- [TEXT SHOWN]
-- Opening Marker --
Goal 0.1: insert + parallel map on a set

[rrnewton]

Parallel map on a set may not initially seem like it needs total Ord, but in LVish, it does. For instance, if you look at how the traverseSet function works, it must:

• divide and conquer the input set
• asynchronously insert into the output set

The assumption that inserts safely commute requires total Ord, as we've been discussing.

This goal is met when we have some kind of traverseSet operation that takes a proof of Ord totality (three proofs actually). This should in turn be based on an insert function that takes those same proofs.

[Note: for this prototype, because of problems with (1) type classes and (2) passing proofs in product types, we will pass proofs as separate function arguments.]

[rrnewton]

This should probably just be a branch of LVish with the fancier types. Please branch off of something that is passing unit tests.

[vikraman]

I'm wondering if turning on the LiquidHaskell --totality flag will be enough to ensure that compare :: a -> a -> Ordering is total, so we just need proofs of antisymmetry and transitivity.

[vikraman]

Ok, it's not enough, we still need the total order proof.

[rrnewton]

Could you post whatever counterexample convinced you?

As far as I can see, in a higher order case like this... I'm not sure how we can state that the totality check was applied to the function passed in. That is, can't I just put the function in another module, check it without --totality and then fool your function?

[nikivazou]

I too doubt that the totality check can be of any use to a polymorphic function compare :: a -> a -> Ordering. I cannot see how a polymorphic function can be partially defined, since you cannot do case analysis on its inputs.

[rrnewton]

I guess the idea was if you guarantee that all call sites for Set.insert are checked with liquid haskell, and that the code for the concrete (monorphic) compare functions are likewise checked.... then --totality would cover it?

I'm a bit confused about how we would assert totality in a refinement anyway. Wouldn't it be covered by whatever other refinements we have? I.e. any references to the compare operation in the refinements (e.g. antisymmetry/transitivity) mean it has been axiomatized and therefore is total?

[vikraman]

I was confusing the two notions of totality. For example, this is a total function, but it fails the totality requirement of a total order.

leqInt :: Int -> Int -> Bool
leqInt x y = False

So, instead of Ord a =>, we need to pass in:

   (leq : a -> a -> Bool) 
-> (x:a -> y:a -> { leq x y || leq y x })
-> (x:a -> y:a -> { leq x y && leq y x => x == y }) 
-> (x:a -> y:a -> z:a -> { leq x y && leq y z ==> leq x z })
-- Closing Marker --
- [INSTRUCTION 1] Please copy out every line of the listing below verbatim, leaving out the pictures.

- [AVAILABLE DATA]
-- Opening Marker --
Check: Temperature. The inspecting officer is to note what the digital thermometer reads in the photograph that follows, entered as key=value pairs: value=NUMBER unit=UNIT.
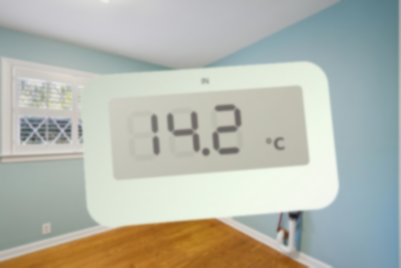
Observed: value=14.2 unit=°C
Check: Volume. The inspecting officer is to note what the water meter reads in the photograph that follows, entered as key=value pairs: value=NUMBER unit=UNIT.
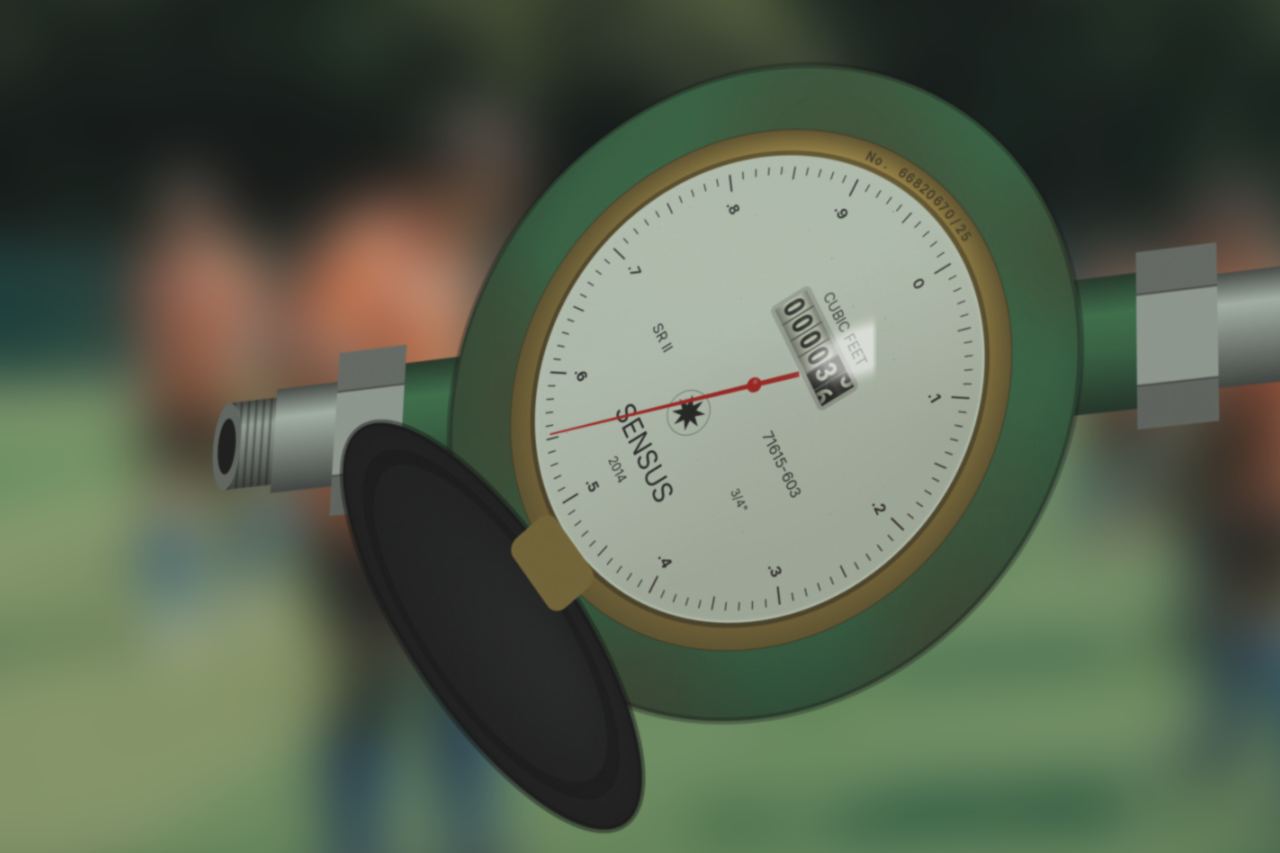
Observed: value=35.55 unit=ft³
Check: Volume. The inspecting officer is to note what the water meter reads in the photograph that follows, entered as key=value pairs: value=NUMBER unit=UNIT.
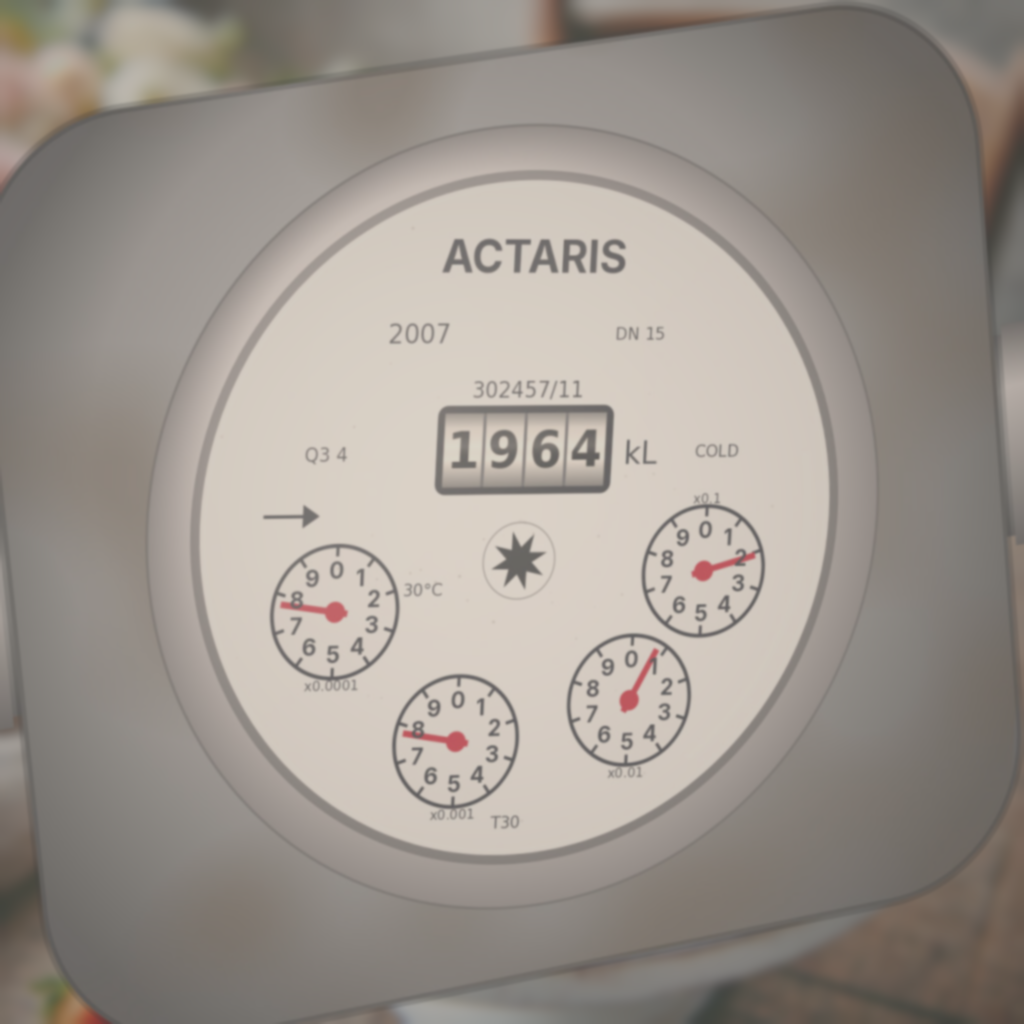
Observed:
-- Closing Marker --
- [INSTRUCTION 2] Name every user who posts in the thread on parallel map over a set.

- [ANSWER SPACE 1]
Check: Temperature. The inspecting officer is to note what the digital thermometer reads in the photograph that follows, entered as key=value pairs: value=NUMBER unit=UNIT.
Observed: value=14.2 unit=°C
Check: Volume. The inspecting officer is to note what the water meter reads in the photograph that follows, entered as key=value pairs: value=NUMBER unit=UNIT.
Observed: value=35.55 unit=ft³
Check: Volume. The inspecting officer is to note what the water meter reads in the photograph that follows, entered as key=value pairs: value=NUMBER unit=UNIT.
Observed:

- [ANSWER SPACE 2] rrnewton, vikraman, nikivazou